Lebensqualität deutlich eingeschränkt

Zu den Unfallverletzungen mit ausgeprägten Langzeitfolgen gehört die Halswirbelsäulen-Distorsion, auch als Halswirbelsäulensyndrom (HWS) bezeichnet, umgangssprachlich als Schleudertrauma bekannt. In Europa sind jährlich bis zu vier von 1.000 Einwohnern nach einem Verkehrsunfall betroffen. Sie müssen unter Umständen damit rechnen, dass ihre Lebensqualität über einen langen Zeitraum empfindlich eingeschränkt ist und sie erhebliche Probleme im Alltag sowie bei der Berufsausübung bekommen. Ein HWS-Syndrom ist häufig die Folge eines Heckunfalls. Während der Körper vom Sicherheitsgurt festgehalten wird, wird der Kopf peitschenartig erst zurück und dann nach vorn geschleudert. Es ist diese starke Doppelbelastung von Hals und Nacken, die in ein Schleudertrauma münden kann. Durch technische Tricks, beispielsweise eine leicht nach vorne geneigte Kopfstütze, wird versucht, die Belastungsspitzen bei einem Heckaufprall herauszunehmen und die Verletzungsschwere zu minimieren.

Nackenschmerzen häufigste Folge

Jedoch weiß man nicht genau, wie stark die Folgen eines HWS-Syndroms heutzutage, mit den vielen Neuerungen bei den Sicherheitssystemen im Auto, eigentlich sind. Rechtsmediziner der Universität München um Professor Steffen Peldschus untersuchten daher 150 Personen aus nahezu jeder Altersklasse, um sich Aufschlüsse über die Langzeitfolgen bei einem Schleudertrauma zu verschaffen. Dabei stellte sich heraus, dass die häufigste der Beeinträchtigungen, die noch am Tag des Unglücks einsetzten, bei Frauen wie bei Männern Nackenschmerzen waren.

Geschlechtsspezifische Unterschiede

Bei der Dauer dieser Beschwerden gab es starke geschlechtsspezifische Unterschiede. Bei Männern hielten sie durchschnittlich 31 Tage an, bei Frauen 44,5 Tage. Einer der Patienten musste sich deutlich mehr als fünfeinhalb Jahre mit einem HWS-Syndrom herumschlagen, bei einer Frau dauerte die Tortur annähernd zweieinhalb Jahre. Die zweithäufigste Einschränkung, auf welche die Münchener Wissenschaftler bei ihren Beobachtungen stießen, waren Kopfschmerzen. Sie trafen aber auch auf Schwindelgefühl und Schlaflosigkeit, Beeinträchtigung des Hörvermögens sowie psychische und neurologische Beschwerden.

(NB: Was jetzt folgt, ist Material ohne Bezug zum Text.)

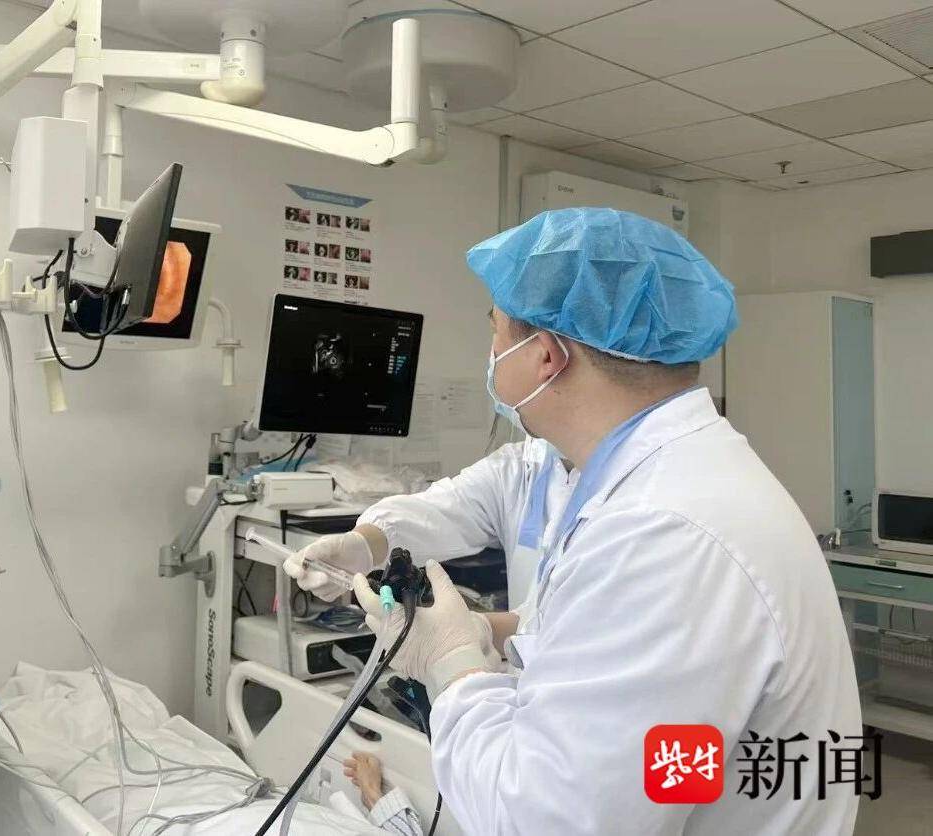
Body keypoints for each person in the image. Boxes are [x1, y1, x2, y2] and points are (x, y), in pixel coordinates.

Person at [285, 208, 861, 834]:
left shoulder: (660, 529)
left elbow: (545, 819)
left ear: (546, 356)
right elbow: (591, 641)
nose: (492, 357)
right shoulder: (658, 481)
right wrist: (469, 621)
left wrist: (451, 663)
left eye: (496, 334)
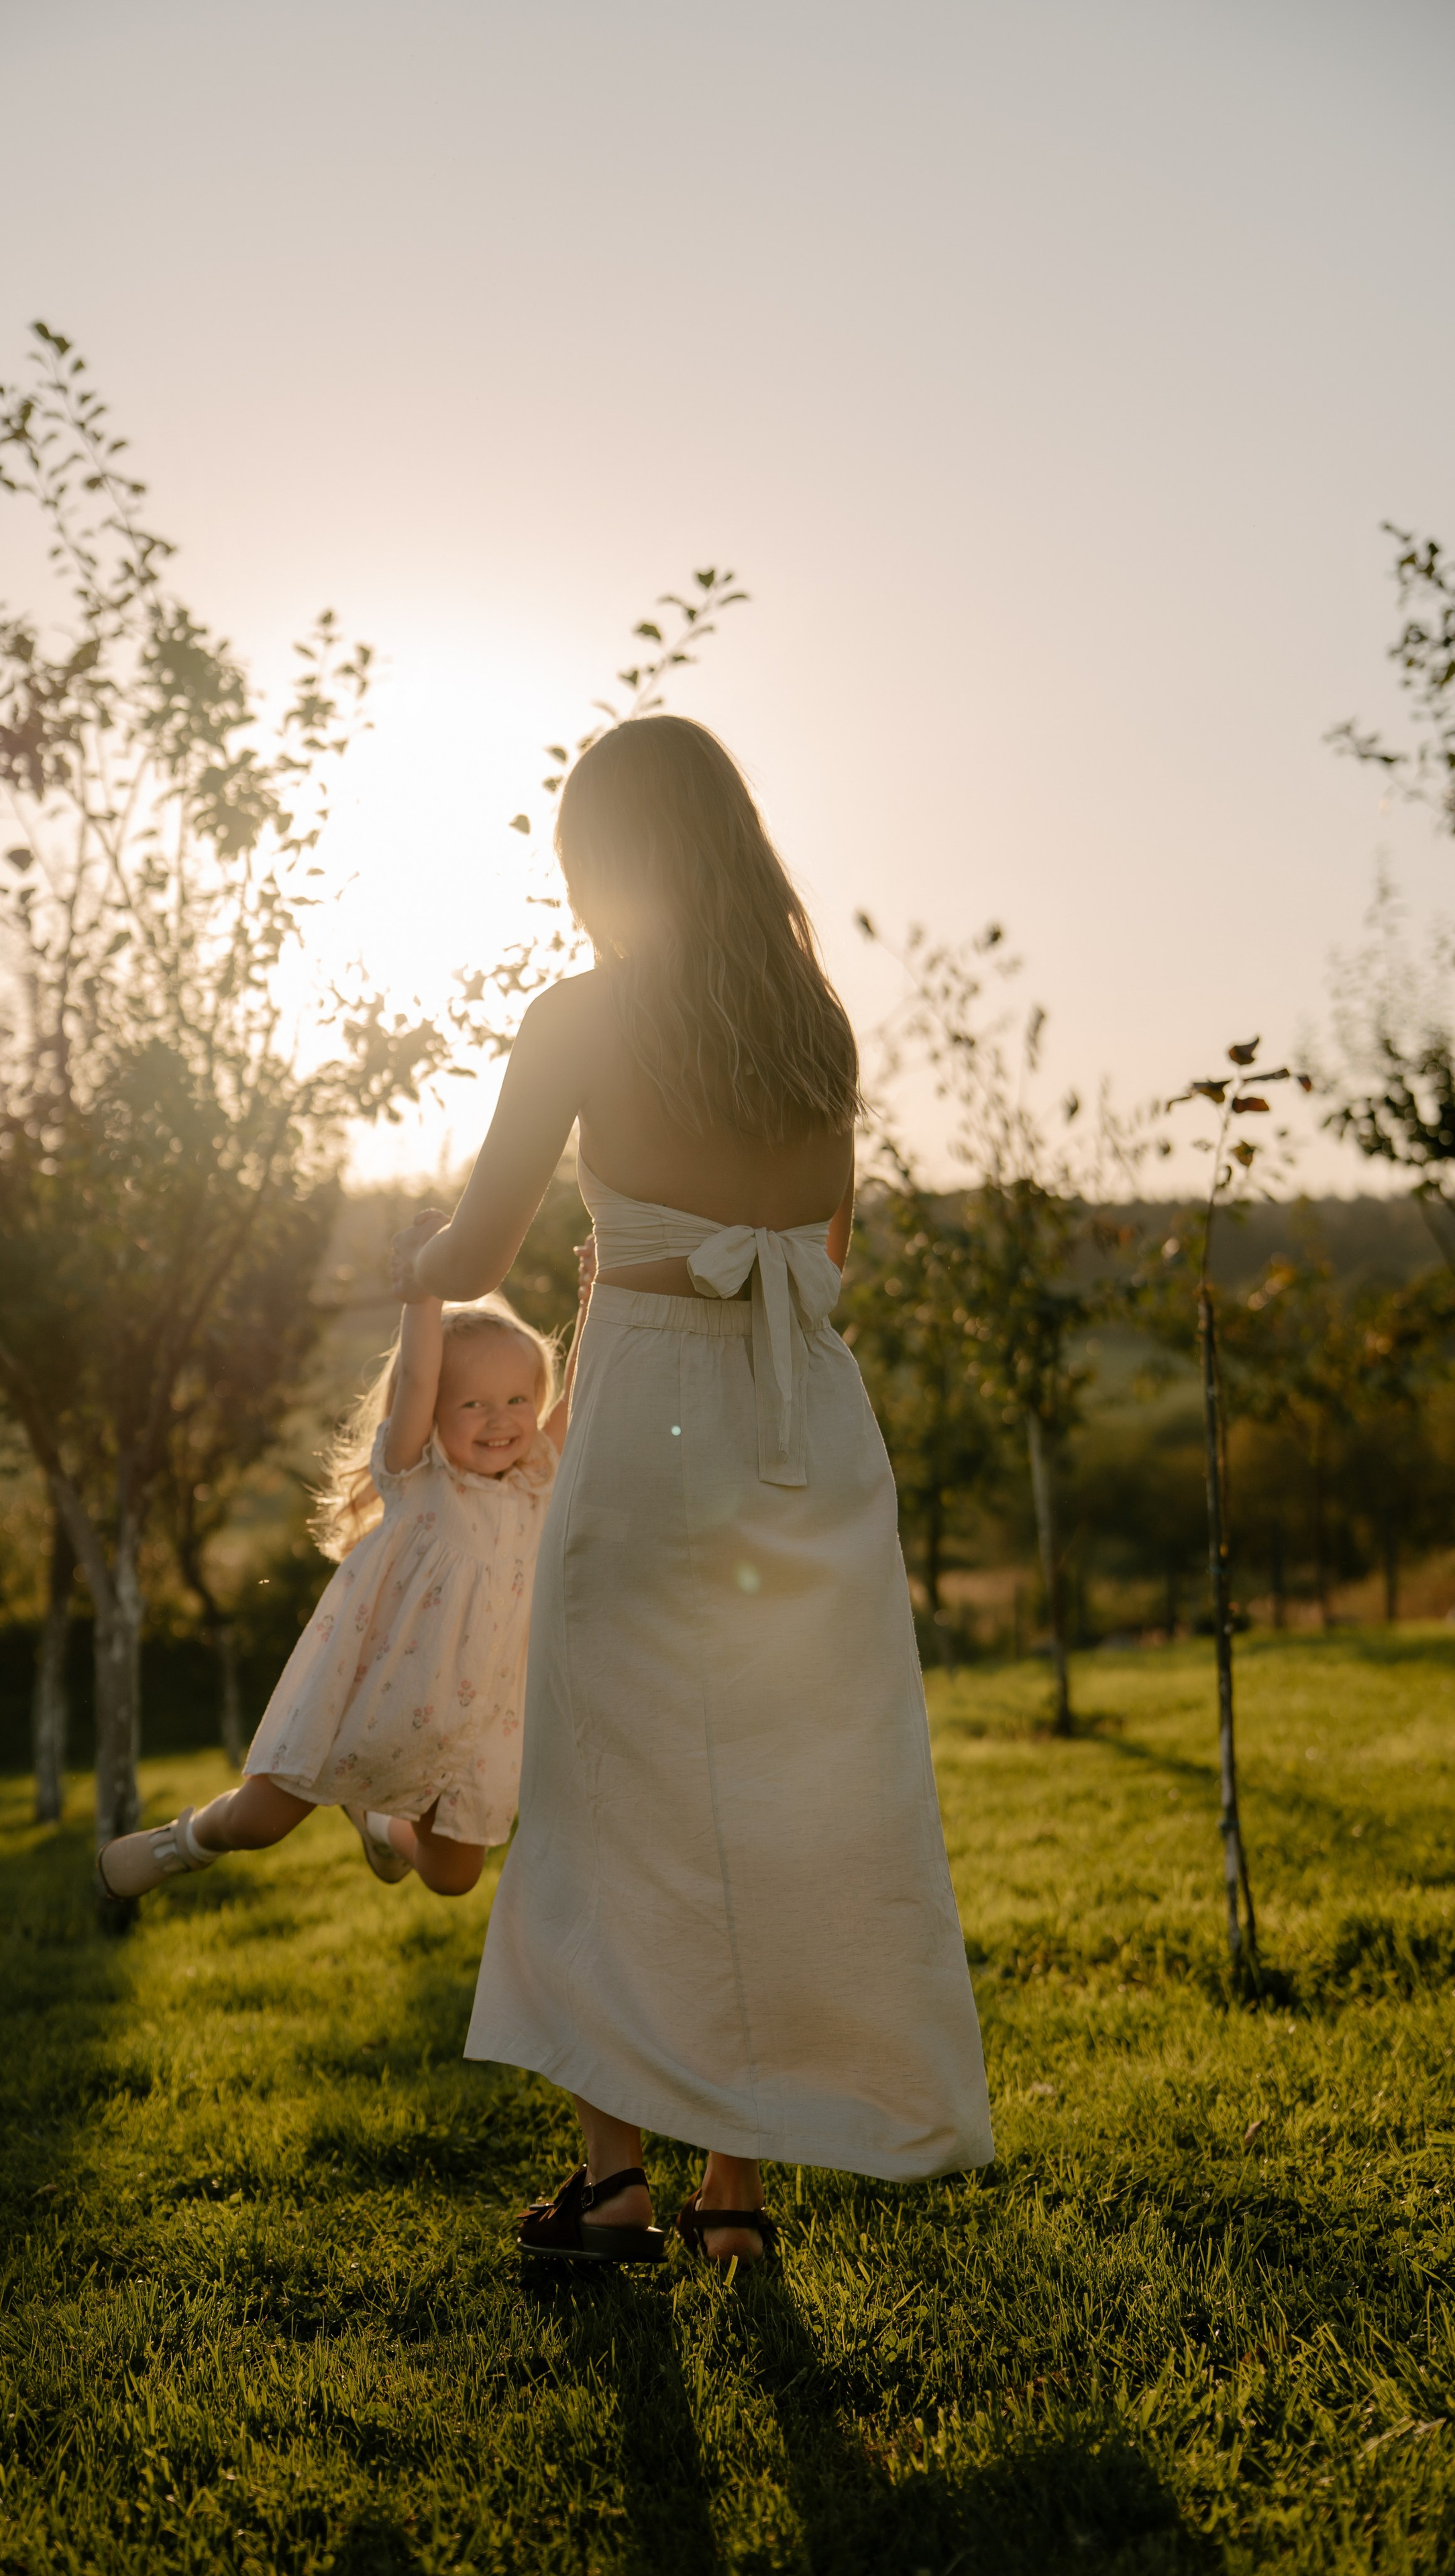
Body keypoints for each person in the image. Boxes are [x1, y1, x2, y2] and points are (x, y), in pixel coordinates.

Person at [390, 714, 993, 2269]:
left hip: (655, 1409)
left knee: (607, 1791)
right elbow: (826, 1252)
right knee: (782, 1793)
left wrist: (416, 1266)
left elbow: (477, 1248)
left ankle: (612, 2189)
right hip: (803, 1412)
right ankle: (737, 2193)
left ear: (602, 861)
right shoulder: (814, 1025)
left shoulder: (581, 1013)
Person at [96, 1287, 584, 1903]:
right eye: (473, 1404)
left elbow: (583, 1387)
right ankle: (184, 1843)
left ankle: (378, 1826)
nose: (501, 1419)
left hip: (473, 1727)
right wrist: (422, 1289)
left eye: (518, 1400)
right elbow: (417, 1374)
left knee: (453, 1878)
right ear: (432, 1411)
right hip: (372, 1701)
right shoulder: (419, 1476)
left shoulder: (535, 1482)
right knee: (257, 1825)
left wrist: (597, 1294)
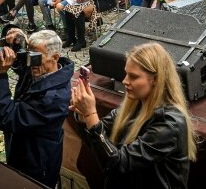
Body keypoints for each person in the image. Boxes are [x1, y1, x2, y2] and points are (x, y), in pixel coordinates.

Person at [70, 42, 196, 189]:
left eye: (133, 76)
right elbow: (95, 138)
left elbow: (117, 164)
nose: (125, 81)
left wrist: (91, 113)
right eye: (126, 74)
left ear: (155, 79)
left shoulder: (170, 124)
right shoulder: (133, 105)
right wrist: (82, 116)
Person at [0, 28, 73, 188]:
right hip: (22, 148)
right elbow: (26, 69)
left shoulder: (54, 98)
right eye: (29, 54)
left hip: (37, 162)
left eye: (35, 56)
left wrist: (0, 76)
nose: (30, 61)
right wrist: (21, 42)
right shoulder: (44, 69)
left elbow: (6, 118)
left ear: (55, 57)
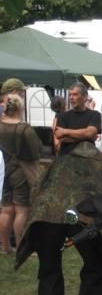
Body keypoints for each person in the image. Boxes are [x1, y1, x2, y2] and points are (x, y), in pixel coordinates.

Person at [16, 82, 102, 295]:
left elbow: (68, 136)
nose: (72, 97)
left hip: (48, 217)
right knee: (95, 267)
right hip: (81, 218)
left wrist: (67, 134)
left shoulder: (57, 167)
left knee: (49, 270)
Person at [0, 95, 41, 254]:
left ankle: (5, 247)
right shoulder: (24, 129)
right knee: (22, 211)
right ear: (20, 108)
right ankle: (20, 247)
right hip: (21, 173)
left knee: (6, 210)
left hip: (4, 172)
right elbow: (35, 152)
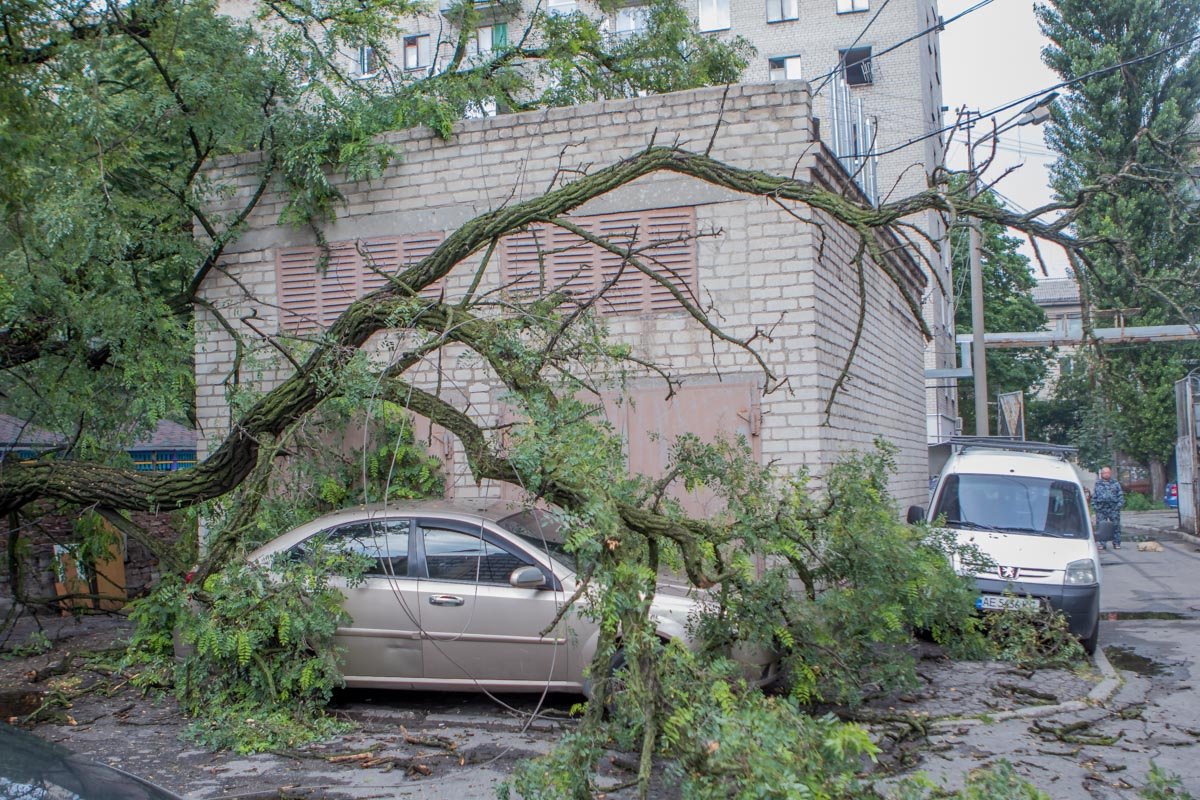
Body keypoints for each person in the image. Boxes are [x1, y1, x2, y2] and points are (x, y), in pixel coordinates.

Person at [1092, 466, 1125, 550]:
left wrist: (1119, 505)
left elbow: (1120, 495)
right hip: (1101, 508)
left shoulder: (1115, 483)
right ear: (1102, 474)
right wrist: (1095, 506)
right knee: (1101, 526)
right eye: (1105, 473)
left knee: (1116, 526)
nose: (1106, 474)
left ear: (1110, 473)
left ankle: (1116, 543)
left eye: (1108, 473)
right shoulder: (1098, 483)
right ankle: (1102, 544)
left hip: (1113, 508)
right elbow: (1094, 495)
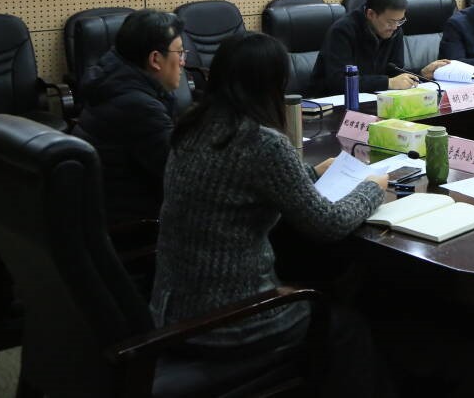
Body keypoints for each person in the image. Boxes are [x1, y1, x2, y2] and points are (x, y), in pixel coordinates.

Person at [151, 33, 390, 397]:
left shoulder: (192, 125)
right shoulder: (262, 142)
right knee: (348, 323)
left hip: (174, 310)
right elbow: (328, 224)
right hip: (230, 322)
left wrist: (310, 173)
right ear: (272, 84)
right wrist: (373, 187)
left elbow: (240, 185)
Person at [73, 9, 185, 225]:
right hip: (133, 223)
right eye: (179, 53)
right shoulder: (139, 107)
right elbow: (181, 173)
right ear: (155, 59)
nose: (182, 62)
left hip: (109, 209)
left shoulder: (113, 81)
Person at [311, 0, 447, 96]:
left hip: (375, 98)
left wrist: (420, 74)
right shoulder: (342, 31)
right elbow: (339, 82)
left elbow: (394, 72)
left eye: (400, 21)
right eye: (390, 22)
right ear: (371, 14)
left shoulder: (395, 30)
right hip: (332, 103)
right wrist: (387, 83)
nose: (395, 27)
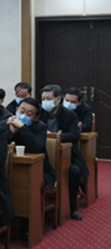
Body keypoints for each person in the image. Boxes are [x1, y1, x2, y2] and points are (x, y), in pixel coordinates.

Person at [40, 84, 87, 221]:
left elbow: (75, 135)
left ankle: (71, 208)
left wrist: (57, 137)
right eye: (43, 99)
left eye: (48, 99)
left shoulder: (69, 114)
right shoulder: (39, 113)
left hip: (66, 155)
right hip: (42, 154)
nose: (45, 102)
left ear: (58, 99)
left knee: (74, 171)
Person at [5, 98, 56, 190]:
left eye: (29, 114)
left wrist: (23, 128)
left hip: (39, 169)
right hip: (9, 167)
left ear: (36, 117)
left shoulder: (40, 127)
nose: (24, 115)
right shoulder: (6, 122)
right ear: (16, 109)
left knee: (32, 184)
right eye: (22, 111)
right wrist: (11, 132)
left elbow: (36, 148)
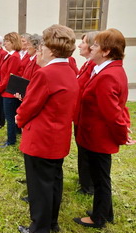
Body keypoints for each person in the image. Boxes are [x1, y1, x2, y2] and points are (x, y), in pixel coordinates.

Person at [16, 24, 78, 233]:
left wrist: (19, 118)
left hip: (41, 140)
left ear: (50, 49)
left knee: (39, 186)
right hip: (58, 137)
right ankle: (51, 222)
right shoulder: (69, 70)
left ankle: (39, 228)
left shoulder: (46, 73)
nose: (40, 48)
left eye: (42, 44)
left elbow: (29, 107)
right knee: (53, 182)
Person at [73, 28, 134, 229]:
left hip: (98, 137)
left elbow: (113, 112)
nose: (92, 48)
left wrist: (122, 134)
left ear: (106, 51)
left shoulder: (108, 75)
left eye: (96, 45)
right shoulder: (105, 70)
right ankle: (105, 213)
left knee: (100, 179)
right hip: (94, 135)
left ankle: (98, 219)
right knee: (101, 177)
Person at [74, 31, 99, 195]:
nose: (79, 45)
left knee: (87, 151)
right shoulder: (86, 64)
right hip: (78, 115)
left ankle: (88, 185)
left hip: (86, 117)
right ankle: (84, 179)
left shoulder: (93, 66)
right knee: (82, 149)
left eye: (82, 42)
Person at [0, 32, 22, 148]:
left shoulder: (14, 56)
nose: (5, 43)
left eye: (7, 41)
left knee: (9, 117)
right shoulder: (10, 55)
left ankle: (11, 140)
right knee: (10, 116)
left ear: (13, 43)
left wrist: (0, 88)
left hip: (9, 92)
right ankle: (13, 135)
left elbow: (10, 76)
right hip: (6, 90)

Bei Betrachtung derjenigen Patienten, die innerhalb von zwei Jahren nach dem Unfall genesen waren, stellten die Forscher fest, dass die meisten von ihnen nach weniger als 90 Tagen beschwerdefrei waren. Jedoch litten 80 Prozent der Frauen und 75 Prozent der Männer auch nach 90 Tagen noch an ihren Symptomen. Eine derart hohe „Beschwerdewahrscheinlichkeit“ war für Steffen Peldschus und sein Team eine handfeste Überraschung. Ergaben doch bisherige Studien eine deutlich geringere Dauer für die Leiden.

 Technische Präventivmaßnahmen im Fahrzeugbau

Aus Sicht der Münchener Wissenschaftler ist die Forschung längst noch nicht am Ende angelangt. Sie halten weitere Analysen zu den Unfallkonstellationen und individuellen Faktoren der Autoinsassen für erforderlich, um technische Präventivmaßnahmen im Fahrzeugbau und wirkungsvolle Therapieansätze in der Medizin zu entwickeln.